• TEKS DOKUMEN
────────────────

Membaca Injil harian dan renungan memegang peranan penting bagi umat Katolik. Dengan melakukan ini, umat Katolik mendekatkan diri pada Tuhan setiap hari, memperkuat iman, dan membentuk karakter Kristiani.
Renungan harian juga memberikan ketenangan batin dalam kehidupan yang sibuk, sambil memberikan panduan moral. Waktu pribadi dengan Tuhan melalui Injil harian menciptakan momen spiritual yang mendalam.
Selain itu, membaca Injil mendorong umat Katolik untuk menyadari panggilan misioner dan memperkaya hubungan dengan sesama.
Saudara-saudari terkasih, hari ini kita masuk pada Bacaan Injil Katolik dan Renungan Harian Katolik buat Jumat 21 November 2025.
Kalender Liturgi hari Jumat 21 November 2025 merupakan Hari Jumat XXXIII, Peringatan Wajib Pesta Maria Dipersembahkan Kepada Allah, Beato Nicolo Giustiniani Biarawan, dengan Warna Liturgi Putih.
Yuk, kita simak Bacaan Liturgi Katolik dan Renungan Harian Katolik pada hari Jumat 21 November 2025:
Bacaan Pertama: 1Mak. 4:36-37,52-59
Adapun Yudas serta saudara-saudaranya berkata: “Musuh kita sudah hancur. Baiklah kita pergi mentahirkan Bait Allah dan mentahbiskannya kembali.”
Setelah bala tentara dihimpun seluruhnya maka berangkatlah mereka ke gunung Sion. Pagi-pagi benar pada tanggal dua puluh lima bulan kesembilan, yaitu bulan Kislew, dalam tahun seratus empat puluh delapan bangunlah mereka semua
untuk mempersembahkan korban sesuai dengan hukum Taurat di atas mezbah korban bakaran baru yang telah dibuat mereka.

────────────────

• TUGAS SINGKAT 1
Tuliskan kembali bagian teks renungan harian yang dimulai dengan "Renungan harian juga" dan berlanjut hingga "spiritual yang mendalam.".
• TUGAS SINGKAT 2
Menurut teks renungan harian, apa warna liturgi untuk hari Jumat 21 November 2025?

• DATA MENTAH

────────────────

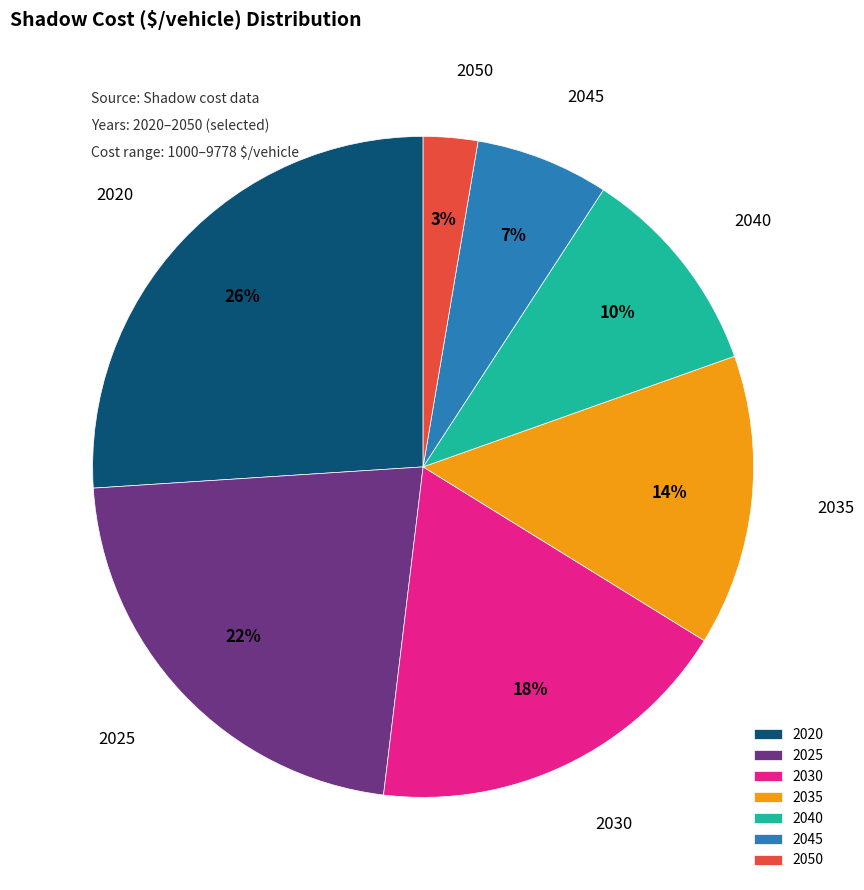

To the nearest percent, what is the combined percentage of 2035 and 2020?

40%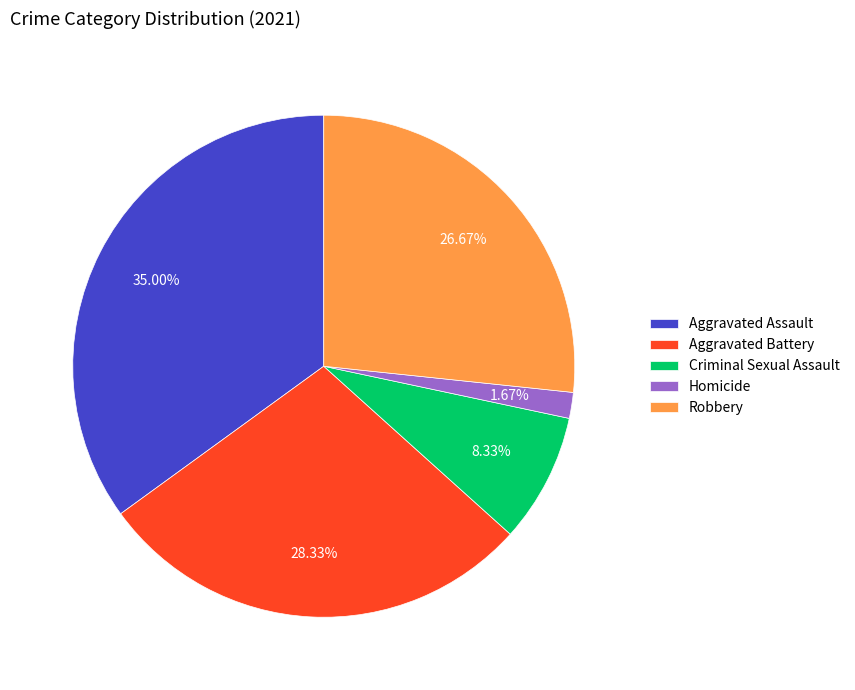

Which has a higher value, Robbery or Aggravated Assault?

Aggravated Assault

────────────────

• JAWABAN 1
Renungan harian juga memberikan ketenangan batin dalam kehidupan yang sibuk, sambil memberikan panduan moral. Waktu pribadi dengan Tuhan melalui Injil harian menciptakan momen spiritual yang mendalam.

• JAWABAN 2
Warna liturgi untuk hari Jumat 21 November 2025 adalah putih.